[Source extract]
↓

2. The system of claim 1, wherein the processor identifies at least one isolated peak of the trace using the series of expected peak times by identifying one or more peaks that has a minimum overlap with adjacent peaks by calculating intensities at midpoints between peaks using the series of expected peak times and selecting each peak that has an intensity at each midpoint with an adjacent peak that is less than a threshold intensity value, and identifying a peak of the one or more peaks that has a minimum overlap and that has the highest intensity as the at least one isolated peak.
3. The system of claim 1, wherein the at least two different distribution functions comprise a Gaussian distribution function.
4. The system of claim 1, wherein the at least two different distribution functions comprise a Weibull distribution function.
5. The system of claim 1, wherein the sample introduction system comprises a surface analysis system.
6. The system of claim 5, wherein the surface analysis system comprises a matrix-assisted laser desorption ionization (MALDI) device.
7. The system of claim 5, wherein the surface analysis system comprises a laser diode thermal desorption (LDTD) device.
8. The system of claim 1, wherein the sample introduction system comprises a flow injection device and an ion source device.
9. The system of claim 8, wherein the flow injection device comprises a timed valve device that injects sample into a flowing stream through a valve at each ejection time of the series of ejection times and wherein the ion source device ionizes samples of the flowing stream, producing the ion beam.
10. The system of claim 8, wherein the flow injection device comprises a droplet dispenser that ejects the series of samples as droplets into a flowing stream at each ejection time of the series of ejection times and wherein the ion source device ionizes samples of the flowing stream, producing the ion beam.
11. The system of claim 10, wherein the droplet dispenser comprises an acoustic droplet ejection (ADE) device that ejects the series of samples as droplets into an inlet of a tube of an open port interface (OPI), wherein the OPI mixes the droplets of the series of samples with a solvent in the tube to form a series of analyte-solvent dilutions and transfers the series of dilutions to an outlet of the tube of the OPI, and wherein the ion source device receives the series of dilutions and ionizes samples of the series of dilutions, producing the ion beam.

↑

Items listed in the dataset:
↓

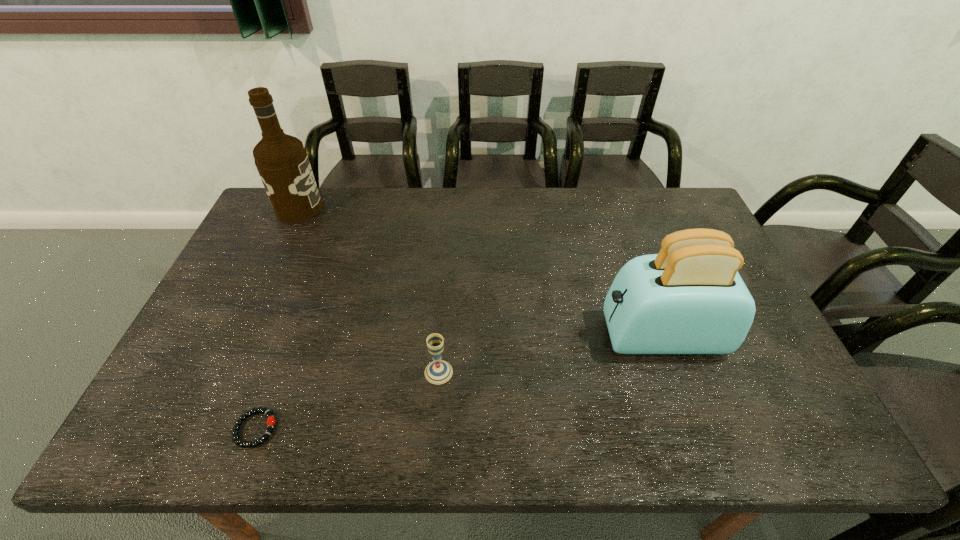
I want to click on vacant space located on the side of the third shortest object with the lever, so click(x=563, y=336).

Locate an element on the screen. Image resolution: width=960 pixels, height=540 pixels. free location located on the side of the third shortest object with the lever is located at coordinates (559, 336).

Find the location of a particular element. vacant space located on the left of the chalice is located at coordinates (299, 372).

This screenshot has height=540, width=960. In order to click on vacant area situated 0.100m on the back of the bracelet in this screenshot , I will do `click(276, 372)`.

Locate an element on the screen. The image size is (960, 540). object that is at the far edge is located at coordinates (282, 162).

This screenshot has width=960, height=540. Identify the location of object that is at the near edge. (270, 422).

The height and width of the screenshot is (540, 960). I want to click on object that is at the left edge, so click(x=282, y=162).

Locate an element on the screen. Image resolution: width=960 pixels, height=540 pixels. object that is positioned at the right edge is located at coordinates [689, 298].

Locate an element on the screen. The width and height of the screenshot is (960, 540). object at the far left corner is located at coordinates (282, 162).

Identify the location of vacant space at the far edge of the desktop. (442, 221).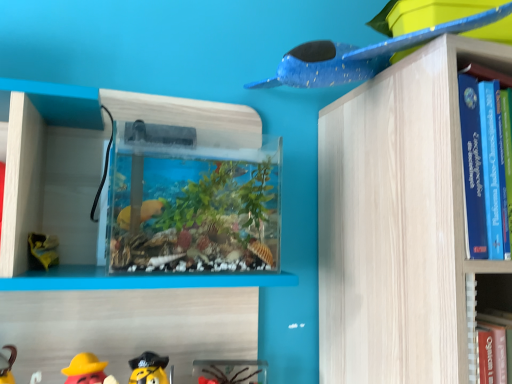
Question: From their relative heights in the image, would you say blue speckled plastic airplane at upper right, acting as the third toy starting from the left, is taller or shorter than rubber duck at lower left, the 2th toy in the top-to-bottom sequence?

Choices:
 (A) short
 (B) tall

Answer: (B)

Question: Is blue speckled plastic airplane at upper right, which is the 3th toy in bottom-to-top order, spatially inside rubber duck at lower left, the 1th toy positioned from the left, or outside of it?

Choices:
 (A) inside
 (B) outside

Answer: (B)

Question: Which is nearer to the rubber duck at lower left, the 3th toy positioned from the right?

Choices:
 (A) translucent plastic toy at lower center, which is the 2th toy in left-to-right order
 (B) blue speckled plastic airplane at upper right, the 1th toy positioned from the right

Answer: (A)

Question: Estimate the real-world distances between objects in this image. Which object is farther from the translucent plastic toy at lower center, positioned as the third toy in top-to-bottom order?

Choices:
 (A) blue speckled plastic airplane at upper right, which is the 3th toy in bottom-to-top order
 (B) rubber duck at lower left, the 1th toy positioned from the left

Answer: (A)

↑

[Activity list]
**1.** In the patent claims, how does the processor pick out the isolated peak of the trace?
**2.** Would you reproduce the part of the patent claims that opens with the words containing "4. The system" and closes with "surface analysis system."?

[Answer set]
**1.** It uses the series of expected peak times to calculate intensities at the midpoints between peaks. It then selects each peak whose intensity at every midpoint with an adjacent peak is below a threshold intensity value. Among those minimum-overlap peaks, the one with the highest intensity is taken as the isolated peak.

**2.**
4. The system of claim 1, wherein the at least two different distribution functions comprise a Weibull distribution function.
5. The system of claim 1, wherein the sample introduction system comprises a surface analysis system.